Increasing deductibles & premiums: In the main concerning hail & water damage claims.

Reducing their capacity or limits: For the most catastrophe (CAT) exposed real estate planning.

Inspecting properties located in or near wildfire areas: charging premium increases & extraordinary rate.

Examining the adequacy of building replacement values or costs.

Limiting interest in residential exposures, particularly wood frame construction.

The growth in the Excess & Surplus market is in part due to the hardening market, including in the commercial property insurance sector. Fitch anticipates that further premium rate movement & hardening of underwriting exposures toward non-admitted markets will support above-average excess & surplus market premium growth in the near term.


Property markets are meeting record-breaking CAT losses and “insured to value” shortfalls that produce a lack of deterioration of terms, capacity, and an unprecedented increase in pricing. Today, numerous real estate owners are operating with financially strapped tenants who cannot pay rent. Property owners & managers also worry that many companies will pursue to allow their employees to work from home. Let’s look into the past for a better understanding of our future.

There is a resemblance between the industry crisis of the 1980s & the commercial real estate market conditions of 2020. Besides, some larger players have limited their retrenched/restricted capacity deployment, restricted insurance coverage terms & appetite on certain risks due to severe catastrophe losses, which is also driving more business to E&S carriers. Nearly every business, in some fashion, is faced with the risk to build cash excessively & make financial decisions today that they have not experienced for decades. Rate increases across all lines of coverage are becoming the norm, except for workers’ compensation.

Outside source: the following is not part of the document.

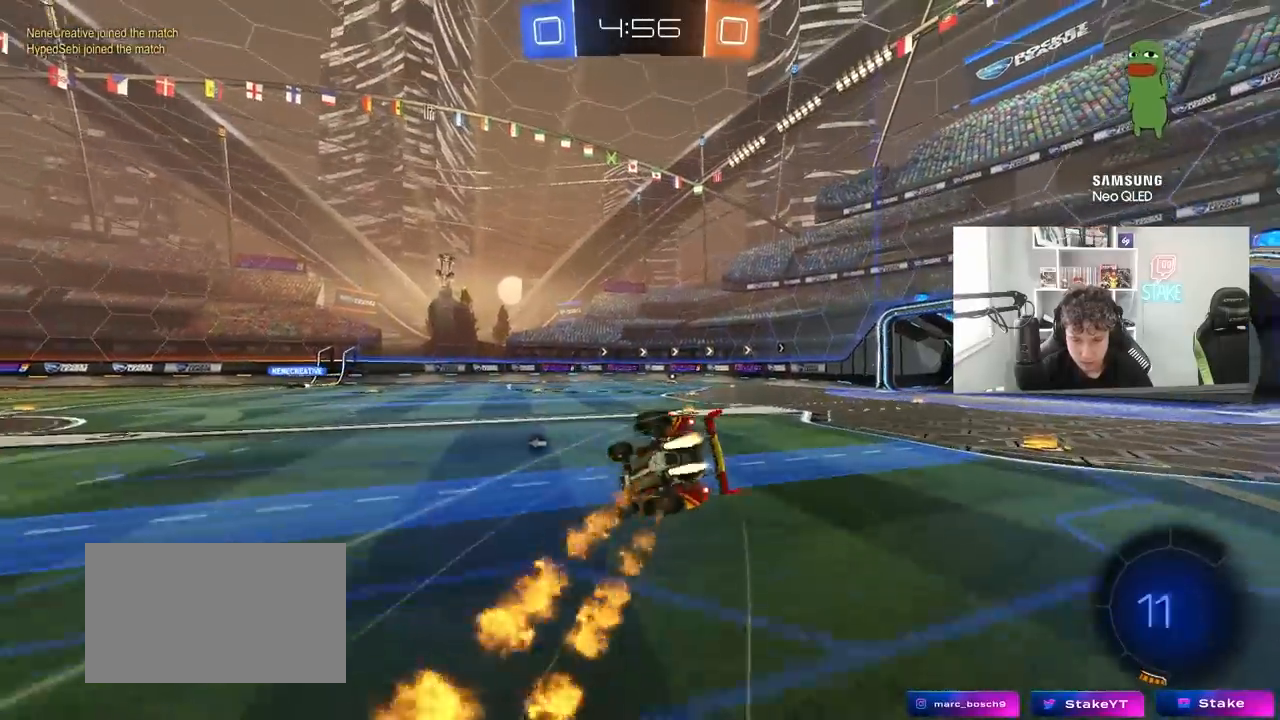
{"keys": ["d", "s", "shift", "space"], "mouse": [], "mouse_move": "still", "events": [[150, "s", "up"], [283, "s", "down"], [383, "space", "down"], [483, "mouse_left", "up"]]}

RPS, as a national wholesaler and specialty insurance distributor, brings value to insurers, agents, and broker partners. RPS has invested many resources to eliminate the headaches agents, and brokers often experience with insurance placement. They’re renowned for placing unique & complicated risks – even for the most challenging clients. Creativity & Innovation in the exclusive programs has developed the platforms built to facilitate the auto insurance quote-bind-issue process. Bringing exceptional knowledge and expertise in specialized niches and products and expansive market access to a certain amount of coverage in today’s P&C market. It’s important to note that this market cycle, which is now seeing higher rates, is not like previous hard market cycles (1986 or 2002-2003, 2005-2006). In those, premiums are paid doubled for some insured and soared even more elevated for others. Markets are cyclical, and while a challenging market is always looming, it matters how decision-makers respond and prepare for it. Yet we are experiencing a price correction, tighter underwriting guidelines, and increased risk selection on the part of carriers to protect their bottom lines.